Moments of Principle

By now, most everyone has heard of the 11-hour filibuster waged on the floor of the Texas state senate in Austin by Senator Wendy Davis to prevent passage of a bill that would effectively close most of the medical facilities available for abortion in the state.

What most may not know is that this wasn’t Davis’ first time at the rodeo. Anyone who thinks lightening can’t strike twice needs to look up the name Wendy Davis.

“Texas Democrats never had much hope in this Legislature,” The New York Times wrote two years ago (June 4, 2011) where Republicans have a huge majority and an unshakeable drive to slash spending without raising taxes or dipping into the state’s giant savings account.

“Don’t tell that to State Senator Wendy Davis. The Democrat of Fort Worth effectively torpedoed the 82nd legislative session by refusing to settle for a school finance plan that would leave public schools $4 billion short.”

“I wouldn’t have done it,” Davis said, “if I didn’t think we had a chance to change the school funding plan.” Davis said she had become dissatisfied with Senate colleagues who not only lacked a majority, but lacked the political will to fight the deep budget cuts, like “there wasn’t any fire in our bellies.”

Flash forward to June 25, 2013.

In an attempted end-run around Roe v. Wade, Republican Governor Rick Perry and Republican Senators tried to pass a bill aimed at banning “abortions after 20 weeks of pregnancy,” The Times reported (June 25), “[and] require abortion clinics to meet the same standards that hospital-style surgical centers do, and mandate that a doctor who performs abortions have admitting privileges at a nearby hospital.

“Supporters of the bill, including the governor and other top Republicans, said the measures would protect women’s health and hold clinics to safety standards, but women’s rights advocates said the legislation amounted to an unconstitutional, politically motivated attempt to shut legal abortion clinics. The bill’s opponents said it would most likely cause all but 5 of the 42 abortion clinics in the state to close, because the renovations and equipment upgrades necessary to meet surgical-center standards would be too costly.”

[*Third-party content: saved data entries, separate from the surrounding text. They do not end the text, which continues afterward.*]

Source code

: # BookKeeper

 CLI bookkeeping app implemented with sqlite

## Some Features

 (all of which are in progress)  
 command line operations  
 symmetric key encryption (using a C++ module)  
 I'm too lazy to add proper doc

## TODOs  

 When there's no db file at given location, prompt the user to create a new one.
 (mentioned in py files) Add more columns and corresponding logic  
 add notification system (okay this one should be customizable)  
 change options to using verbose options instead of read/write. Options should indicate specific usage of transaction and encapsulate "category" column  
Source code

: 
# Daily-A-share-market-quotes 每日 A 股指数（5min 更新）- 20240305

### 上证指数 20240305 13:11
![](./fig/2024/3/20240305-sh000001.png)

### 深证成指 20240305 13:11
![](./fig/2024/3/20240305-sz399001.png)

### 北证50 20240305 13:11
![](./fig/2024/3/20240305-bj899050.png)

Taking the floor at 11:18 a.m., in what had quickly become the most popular running shoes on the planet, Davis began talking and talking and talking into late Tuesday. Her purpose was to run out the clock before lawmakers could vote on the bill.

Republican Senators made several attempts to challenge Davis on rules violations, but as the clock ticked down to midnight, the voting deadline, the gallery had swelled to capacity with supporters cheering her on and, at one point, drowning out everything else on the floor, preventing a vote from taking place.

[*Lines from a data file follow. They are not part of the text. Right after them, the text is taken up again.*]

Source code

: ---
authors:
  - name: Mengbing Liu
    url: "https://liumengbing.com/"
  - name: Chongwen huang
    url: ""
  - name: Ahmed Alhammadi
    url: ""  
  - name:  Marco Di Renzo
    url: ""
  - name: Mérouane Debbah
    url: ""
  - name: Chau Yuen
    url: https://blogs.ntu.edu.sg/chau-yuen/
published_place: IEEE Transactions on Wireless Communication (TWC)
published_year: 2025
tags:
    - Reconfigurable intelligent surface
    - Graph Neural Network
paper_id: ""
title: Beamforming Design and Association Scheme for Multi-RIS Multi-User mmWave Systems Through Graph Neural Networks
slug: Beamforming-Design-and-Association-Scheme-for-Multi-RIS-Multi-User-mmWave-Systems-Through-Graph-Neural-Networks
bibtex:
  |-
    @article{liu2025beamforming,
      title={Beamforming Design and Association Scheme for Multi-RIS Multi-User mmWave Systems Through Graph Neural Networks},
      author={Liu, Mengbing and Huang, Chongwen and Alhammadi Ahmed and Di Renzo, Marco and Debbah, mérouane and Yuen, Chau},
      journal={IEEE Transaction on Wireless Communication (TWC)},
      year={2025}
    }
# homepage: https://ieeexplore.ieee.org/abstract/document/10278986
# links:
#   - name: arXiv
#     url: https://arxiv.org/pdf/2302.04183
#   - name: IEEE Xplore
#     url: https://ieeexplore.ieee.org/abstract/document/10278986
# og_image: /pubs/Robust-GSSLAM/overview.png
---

Davis ended the night with a definite win. However, as Rice University Political Science Professor Mark Jones pointed out, “Democrats are likely to win the battle but lose the war.”

The Times reported that “The five clinics that would remain open if the bill passed are the only ones in Texas that meet the surgical-center requirements, and all are in large cities; Austin, San Antonio and Dallas each have one, and Houston has two. Advocates for abortion rights said that the burden on those five clinics to provide women’s health services would be extreme, and that women in rural areas and small towns far from those cities would be underserved.”

So, why did Davis do it? “We have a State Capitol that is made up of people,” Davis said, “for the most part, who are elected by Anglo communities, suburban and rural, and they are the majority voice in the Capitol, although they aren’t reflective of the majority of the state of Texas.”

What’s particularly unsettling is the fact that rather than take on Roe v. Wade (originally a Dallas case) head on, Governor Perry and his Republican colleagues have trumped up a bill, whose purpose they say, is to protect the health and welfare of women. The only problem with that statement is the simple fact that forcing the closing of all but five abortion clinics in Texas,denies women necessary health care.

“The United States Supreme Court has ruled,” The Times writes, “that women have a right to an abortion until the fetus is viable outside the womb, often around 24 weeks into pregnancy. The enforcement of another early limit — a ban at 12 weeks that Arkansas enacted in March — was temporarily blocked last month by a federal judge, who said it was likely to be found unconstitutional.”

In referencing her 11th hour filibuster, Governor Perry called Senator Davis a “show horse.” From my perspective, that ranks considerably higher on the political courage food-chain, Governor, than a jack… than a mule.